Among the lines below, restate word for word only those from the line with "From classics to" through the line with "2. **Play Anywhere**", with both end lines kept.

DATA TO EXAMINE:
++++++++
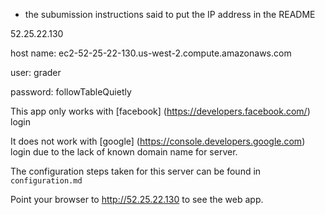* the subumission instructions said to put the IP address in the README

52.25.22.130

host name: ec2-52-25-22-130.us-west-2.compute.amazonaws.com

user: grader

password: followTableQuietly

This app only works with [facebook] (https://developers.facebook.com/) login

It does not work with [google] (https://console.developers.google.com) login due to the lack of known domain name for server.

The configuration steps taken for this server can be found in `configuration.md`

Point your browser to http://52.25.22.130 to see the web app.

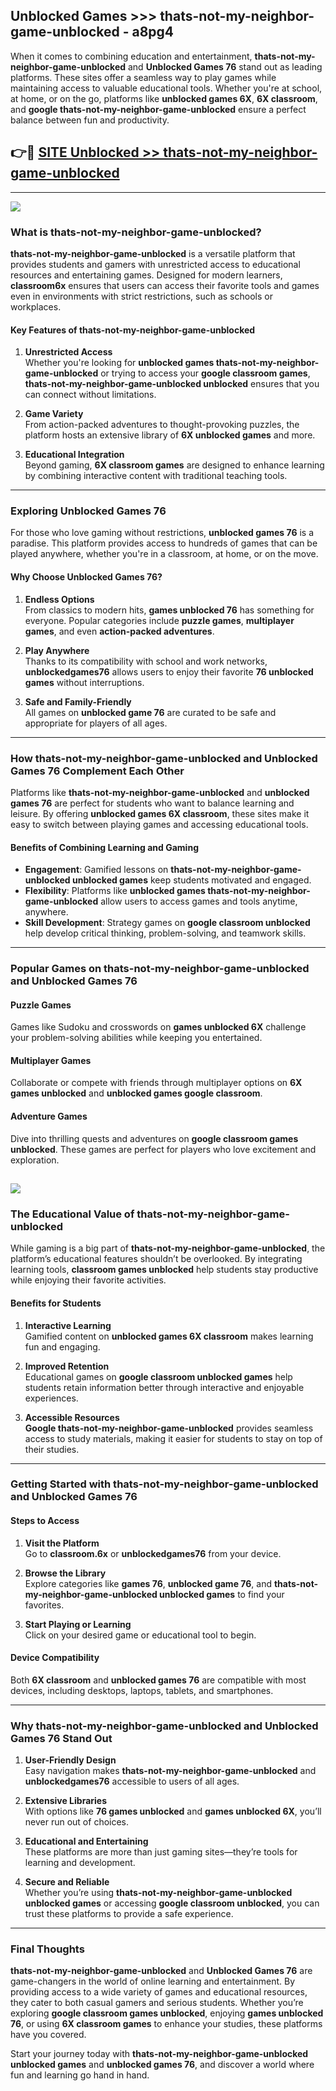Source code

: ## Unblocked Games >>> thats-not-my-neighbor-game-unblocked - a8pg4 

When it comes to combining education and entertainment, **thats-not-my-neighbor-game-unblocked** and **Unblocked Games 76** stand out as leading platforms. These sites offer a seamless way to play games while maintaining access to valuable educational tools. Whether you're at school, at home, or on the go, platforms like **unblocked games 6X**, **6X classroom**, and **google thats-not-my-neighbor-game-unblocked** ensure a perfect balance between fun and productivity.
## 👉🔴 [SITE Unblocked >> thats-not-my-neighbor-game-unblocked](https://unblockedgames.edu.pl?title=thats-not-my-neighbor-game-unblocked&ref=22JU)
---
<a href="https://unblockedgames.edu.pl?title=thats-not-my-neighbor-game-unblocked&ref=22JU/"><img src="https://github.com/user-attachments/assets/438f12ca-57a4-47a3-8ead-c64da593a1e5"/></a>
### What is thats-not-my-neighbor-game-unblocked?  

**thats-not-my-neighbor-game-unblocked** is a versatile platform that provides students and gamers with unrestricted access to educational resources and entertaining games. Designed for modern learners, **classroom6x** ensures that users can access their favorite tools and games even in environments with strict restrictions, such as schools or workplaces.  

#### Key Features of thats-not-my-neighbor-game-unblocked  

1. **Unrestricted Access**  
   Whether you're looking for **unblocked games thats-not-my-neighbor-game-unblocked** or trying to access your **google classroom games**, **thats-not-my-neighbor-game-unblocked unblocked** ensures that you can connect without limitations.  

2. **Game Variety**  
   From action-packed adventures to thought-provoking puzzles, the platform hosts an extensive library of **6X unblocked games** and more.  

3. **Educational Integration**  
   Beyond gaming, **6X classroom games** are designed to enhance learning by combining interactive content with traditional teaching tools.  



---

### Exploring Unblocked Games 76  

For those who love gaming without restrictions, **unblocked games 76** is a paradise. This platform provides access to hundreds of games that can be played anywhere, whether you're in a classroom, at home, or on the move.  

#### Why Choose Unblocked Games 76?  

1. **Endless Options**  
   From classics to modern hits, **games unblocked 76** has something for everyone. Popular categories include **puzzle games**, **multiplayer games**, and even **action-packed adventures**.  

2. **Play Anywhere**  
   Thanks to its compatibility with school and work networks, **unblockedgames76** allows users to enjoy their favorite **76 unblocked games** without interruptions.  

3. **Safe and Family-Friendly**  
   All games on **unblocked game 76** are curated to be safe and appropriate for players of all ages.  

---

### How thats-not-my-neighbor-game-unblocked and Unblocked Games 76 Complement Each Other  

Platforms like **thats-not-my-neighbor-game-unblocked** and **unblocked games 76** are perfect for students who want to balance learning and leisure. By offering **unblocked games 6X classroom**, these sites make it easy to switch between playing games and accessing educational tools.  

#### Benefits of Combining Learning and Gaming  

- **Engagement**: Gamified lessons on **thats-not-my-neighbor-game-unblocked unblocked games** keep students motivated and engaged.  
- **Flexibility**: Platforms like **unblocked games thats-not-my-neighbor-game-unblocked** allow users to access games and tools anytime, anywhere.  
- **Skill Development**: Strategy games on **google classroom unblocked** help develop critical thinking, problem-solving, and teamwork skills.  

---

### Popular Games on thats-not-my-neighbor-game-unblocked and Unblocked Games 76  

#### Puzzle Games  

Games like Sudoku and crosswords on **games unblocked 6X** challenge your problem-solving abilities while keeping you entertained.  

#### Multiplayer Games  

Collaborate or compete with friends through multiplayer options on **6X games unblocked** and **unblocked games google classroom**.  

#### Adventure Games  

Dive into thrilling quests and adventures on **google classroom games unblocked**. These games are perfect for players who love excitement and exploration.  

<a href="http://download.freeplayer.one?title=thats-not-my-neighbor-game-unblocked&ref=23D/"><img src="https://github.com/user-attachments/assets/fe0c3e91-c8e1-489c-acf0-e2f614c12fb8"/></a>
---

### The Educational Value of thats-not-my-neighbor-game-unblocked  

While gaming is a big part of **thats-not-my-neighbor-game-unblocked**, the platform’s educational features shouldn’t be overlooked. By integrating learning tools, **classroom games unblocked** help students stay productive while enjoying their favorite activities.  

#### Benefits for Students  

1. **Interactive Learning**  
   Gamified content on **unblocked games 6X classroom** makes learning fun and engaging.  

2. **Improved Retention**  
   Educational games on **google classroom unblocked games** help students retain information better through interactive and enjoyable experiences.  

3. **Accessible Resources**  
   **Google thats-not-my-neighbor-game-unblocked** provides seamless access to study materials, making it easier for students to stay on top of their studies.  

---

### Getting Started with thats-not-my-neighbor-game-unblocked and Unblocked Games 76  

#### Steps to Access  

1. **Visit the Platform**  
   Go to **classroom.6x** or **unblockedgames76** from your device.  

2. **Browse the Library**  
   Explore categories like **games 76**, **unblocked game 76**, and **thats-not-my-neighbor-game-unblocked unblocked games** to find your favorites.  

3. **Start Playing or Learning**  
   Click on your desired game or educational tool to begin.  

#### Device Compatibility  

Both **6X classroom** and **unblocked games 76** are compatible with most devices, including desktops, laptops, tablets, and smartphones.  

---

### Why thats-not-my-neighbor-game-unblocked and Unblocked Games 76 Stand Out  

1. **User-Friendly Design**  
   Easy navigation makes **thats-not-my-neighbor-game-unblocked** and **unblockedgames76** accessible to users of all ages.  

2. **Extensive Libraries**  
   With options like **76 games unblocked** and **games unblocked 6X**, you’ll never run out of choices.  

3. **Educational and Entertaining**  
   These platforms are more than just gaming sites—they’re tools for learning and development.  

4. **Secure and Reliable**  
   Whether you’re using **thats-not-my-neighbor-game-unblocked unblocked games** or accessing **google classroom unblocked**, you can trust these platforms to provide a safe experience.  

---

### Final Thoughts  

**thats-not-my-neighbor-game-unblocked** and **Unblocked Games 76** are game-changers in the world of online learning and entertainment. By providing access to a wide variety of games and educational resources, they cater to both casual gamers and serious students. Whether you’re exploring **google classroom games unblocked**, enjoying **games unblocked 76**, or using **6X classroom games** to enhance your studies, these platforms have you covered.  

Start your journey today with **thats-not-my-neighbor-game-unblocked unblocked games** and **unblocked games 76**, and discover a world where fun and learning go hand in hand.  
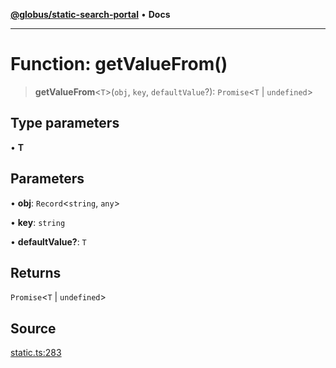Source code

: [**@globus/static-search-portal**](../README.md) • **Docs**

***

# Function: getValueFrom()

> **getValueFrom**\<`T`\>(`obj`, `key`, `defaultValue`?): `Promise`\<`T` \| `undefined`\>

## Type parameters

• **T**

## Parameters

• **obj**: `Record`\<`string`, `any`\>

• **key**: `string`

• **defaultValue?**: `T`

## Returns

`Promise`\<`T` \| `undefined`\>

## Source

[static.ts:283](https://github.com/globus/static-search-portal/blob/070e36d2f911e99d43e515c735c6dc05f429a795/static.ts#L283)
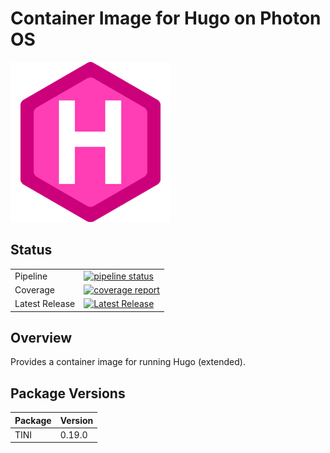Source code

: # Container Image for Hugo on Photon OS

![](logo.png)

## Status

|                |                                                                                                                                                                          |
|----------------|--------------------------------------------------------------------------------------------------------------------------------------------------------------------------|
| Pipeline       | [![pipeline status](https://gitlab.eng.vmware.com/sydney/containers/hugo/badges/main/pipeline.svg)](https://gitlab.eng.vmware.com/sydney/containers/hugo/-/commits/main) |
| Coverage       | [![coverage report](https://gitlab.eng.vmware.com/sydney/containers/hugo/badges/main/coverage.svg)](https://gitlab.eng.vmware.com/sydney/containers/hugo/-/commits/main) |
| Latest Release | [![Latest Release](https://gitlab.eng.vmware.com/sydney/containers/hugo/-/badges/release.svg)](https://gitlab.eng.vmware.com/sydney/containers/hugo/-/releases)          |

## Overview

Provides a container image for running Hugo (extended).

## Package Versions

<!-- snip -->
| Package | Version |
|---------|---------|
| TINI | 0.19.0 |
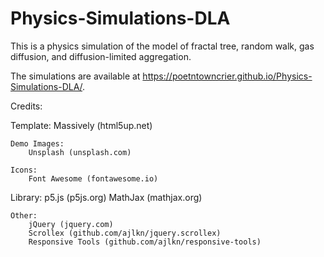 # Physics-Simulations-DLA

This is a physics simulation of the model of fractal tree, random walk, gas diffusion, and diffusion-limited aggregation.

The simulations are available at https://poetntowncrier.github.io/Physics-Simulations-DLA/.


Credits:

  Template:
    Massively (html5up.net)
   
	Demo Images:
		Unsplash (unsplash.com)

	Icons:
		Font Awesome (fontawesome.io)
  
  Library:
    p5.js (p5js.org)
    MathJax (mathjax.org)

	Other:
		jQuery (jquery.com)
		Scrollex (github.com/ajlkn/jquery.scrollex)
		Responsive Tools (github.com/ajlkn/responsive-tools)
++++++++
COMPLETED EXERCISE:
   From classics to modern hits, **games unblocked 76** has something for everyone. Popular categories include **puzzle games**, **multiplayer games**, and even **action-packed adventures**.  

2. **Play Anywhere**  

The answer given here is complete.